21 Oct 2013

St John details botched emergency callouts

7:07 pm on 21 October 2013

Equipment failures and other response problems are highlighted in data outlining patient deaths in botched emergency callouts.

In some cases, defibrillators did not work properly and in others there were delays and wrong information.

St John Ambulance's report to the Ministry of Health for the 12 months to the end of March shows 30 so-called reportable events.

Patients died in many cases. In one, a patient died before an ambulance arrived when the call wasn't properly taken.

In another case, staff could not find an address and the patient died before they got there. And in another response, a wrong priority was assigned to a cardiac arrest.

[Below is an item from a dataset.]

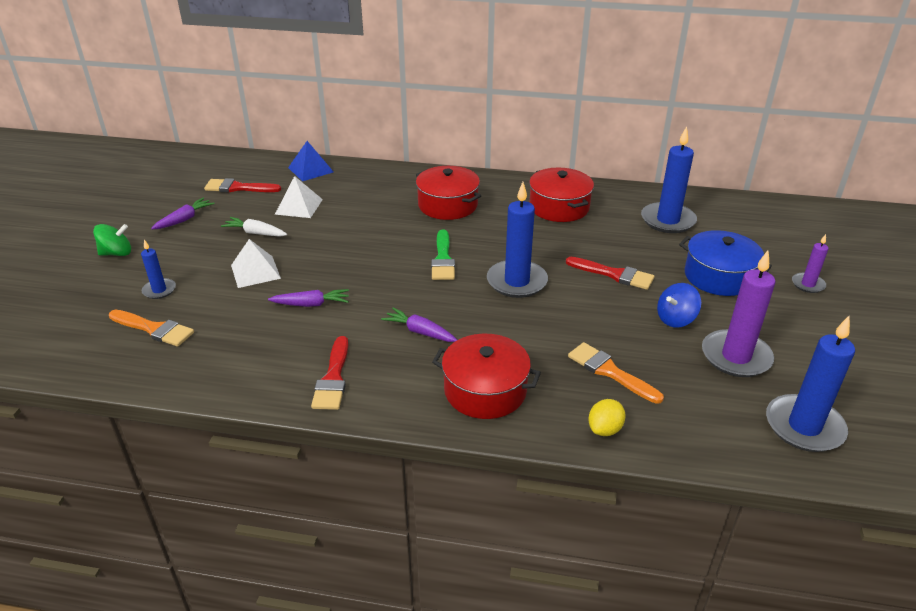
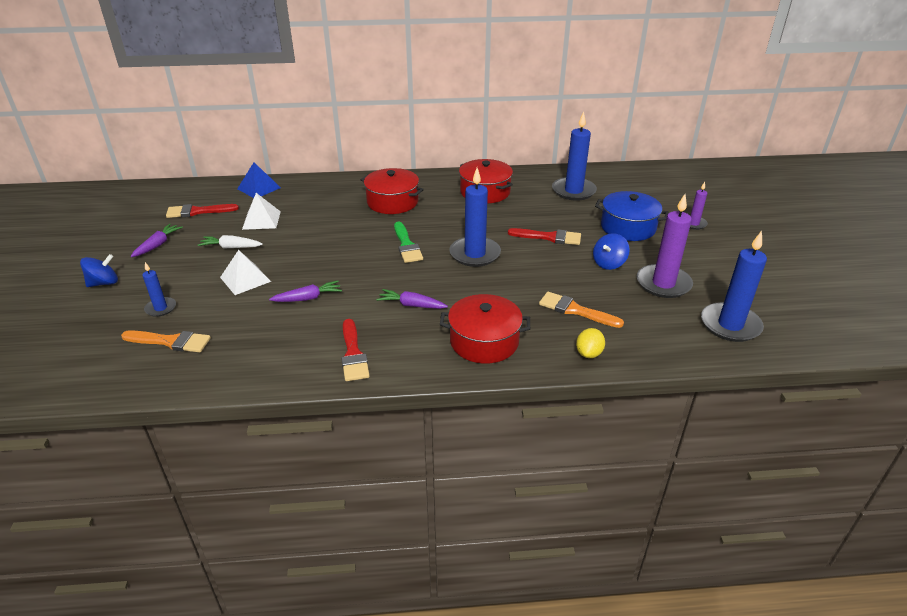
camera: 15 degrees left, 0 degrees up
green spinning top [93,224,131,256] -> blue spinning top [80,254,118,287]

The information shows problems with defibrillators. The device malfunctioned in once instance, and while a second ambulance arrived within minutes, the patient did not survive.

St John says new systems will help cut down on delays in cases where ambulance response time is crucial.

Chief executive Peter Bradley says any delay is one too many - but they do happen. He says a new system that started this year gives calls where patients are not breathing or are in cardiac arrest absolute priority.

Mr Bradley says the 30 reported cases are from about 400,000 St John responses over the year. He says there is no trend shown when compared with earlier results.

St John ambulance service covers all but Wellington, Kapiti and Wairarapa - which is covered by the Wellington Free Ambulance.